Cependant, deux membres sur six évaluent que la limite imposée par le concept même de l’émission est trop contraignante et ne permet pas à l’animateur, malgré ses efforts, de porter les voix d’opposition sur le plateau de LCN. Pour ces membres dissidents, le traitement journalistique de M. Guérin ne peut se substituer à l’expression directe de voix discordantes. Il en résulte une information qui manque d’équilibre et qui risque de présenter une apparence de partialité, font-ils valoir.

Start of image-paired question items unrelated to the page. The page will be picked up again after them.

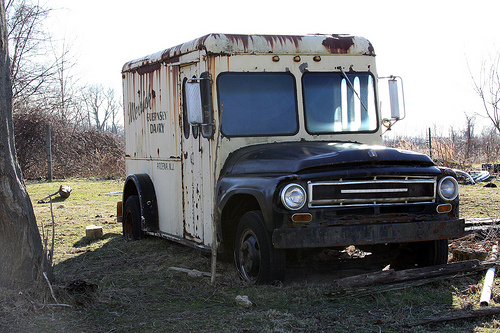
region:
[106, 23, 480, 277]
old truck on the grass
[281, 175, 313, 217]
headlight on the truck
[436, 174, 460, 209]
headlight on the truck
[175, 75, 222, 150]
side mirror on the truck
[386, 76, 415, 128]
side mirror on the truck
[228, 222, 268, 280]
wheel on the truck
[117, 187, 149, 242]
wheel on the truck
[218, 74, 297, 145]
windshield on the truck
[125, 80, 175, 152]
writing on the side of the truck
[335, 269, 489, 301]
log in font of the truck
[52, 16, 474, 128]
the sky is clear and bright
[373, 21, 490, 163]
the sky is clear and bright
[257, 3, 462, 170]
the sky is clear and bright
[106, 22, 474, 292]
Worn out milk truck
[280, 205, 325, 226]
Front turn signal on a vehicle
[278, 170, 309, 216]
Headlight on a vehicle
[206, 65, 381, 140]
Windshield on a vehicle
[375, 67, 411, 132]
Rearview mirror on a vehicle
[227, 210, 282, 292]
Front wheel and tire on a vehicle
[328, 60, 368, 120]
Windshield wiper on a vehicle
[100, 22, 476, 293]
Old truck rusting in the elements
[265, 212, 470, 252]
Front bumper on a vehicle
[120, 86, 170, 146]
Lettering on the side of a truck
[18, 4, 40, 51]
bare limbs on trees.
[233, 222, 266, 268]
rubber tire of vehicle.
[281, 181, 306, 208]
headlight on the vehicle.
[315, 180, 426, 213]
front grill of the vehicle.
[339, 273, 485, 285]
log near the vehicle.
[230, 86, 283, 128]
windshield of the vehicle.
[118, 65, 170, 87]
rust on the vehicle.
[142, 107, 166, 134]
writing on the side of the vehicle.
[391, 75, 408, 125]
mirror on side of vehicle.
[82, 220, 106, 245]
item on the grass.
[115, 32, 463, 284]
a white rusted dairy truck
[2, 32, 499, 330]
an old truck in a junk yard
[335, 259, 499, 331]
wood on the ground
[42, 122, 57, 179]
a metal pole in the back of the junk yard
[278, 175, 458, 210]
two headlights on the old truck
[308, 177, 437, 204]
the front grill of the truck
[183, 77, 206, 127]
the right side view mirror on the truck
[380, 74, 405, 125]
the left side view mirror on an old truck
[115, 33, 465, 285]
an old junk diary truck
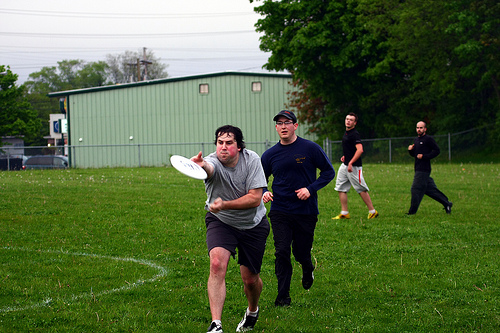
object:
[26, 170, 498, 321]
field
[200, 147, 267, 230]
gray t-shirt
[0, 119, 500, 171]
fence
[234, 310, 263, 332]
shoe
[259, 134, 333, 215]
top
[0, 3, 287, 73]
gray sky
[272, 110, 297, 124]
cap.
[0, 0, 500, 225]
background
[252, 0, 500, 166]
trees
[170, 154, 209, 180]
disc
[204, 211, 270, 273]
pants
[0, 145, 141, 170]
fence field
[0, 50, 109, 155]
trees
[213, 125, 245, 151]
hair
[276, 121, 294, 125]
glasses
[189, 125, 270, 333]
guy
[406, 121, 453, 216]
guys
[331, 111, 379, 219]
man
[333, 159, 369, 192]
shorts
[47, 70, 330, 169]
building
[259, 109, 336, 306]
man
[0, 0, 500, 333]
photo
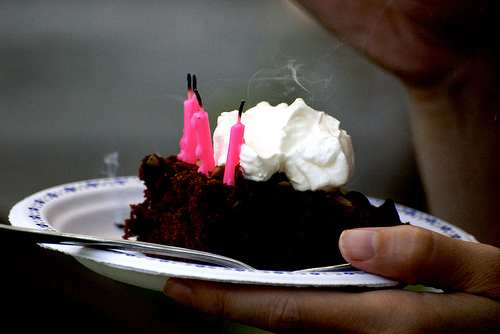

En conséquence, le grief pour manque d’équilibre est rejeté.
COMMENTAIRE ÉTHIQUE
Bien que le concept actuel de l’émission ne soit pas dénué d’intérêt, notamment quant à la proximité qu’il crée entre le public et le maire, il demeure que d’un point de vue éthique, la représentation de diverses forces politiques en présence à l’Hôtel de Ville de Montréal serait mieux reflétée par une formule permettant aux élus des différents partis politiques d’exprimer leurs points de vue de façon directe, comme le fait M. Coderre. Une telle approche permettrait d’éviter de faire porter tout le poids de l’expression des voix de l’opposition sur les épaules de l’animateur, en plus de dissiper toute apparence de partialité. Le Conseil précise que l’accès à la tribune de l’émission devrait être équitable, ce qui implique non pas un temps d’antenne égal à celui accordé au maire pour tous les élus, mais bien guidé par la proportionnalité du poids démocratique de ces derniers.
Refus de collaborer
Le Groupe TVA-LCN a refusé de répondre à la présente plainte.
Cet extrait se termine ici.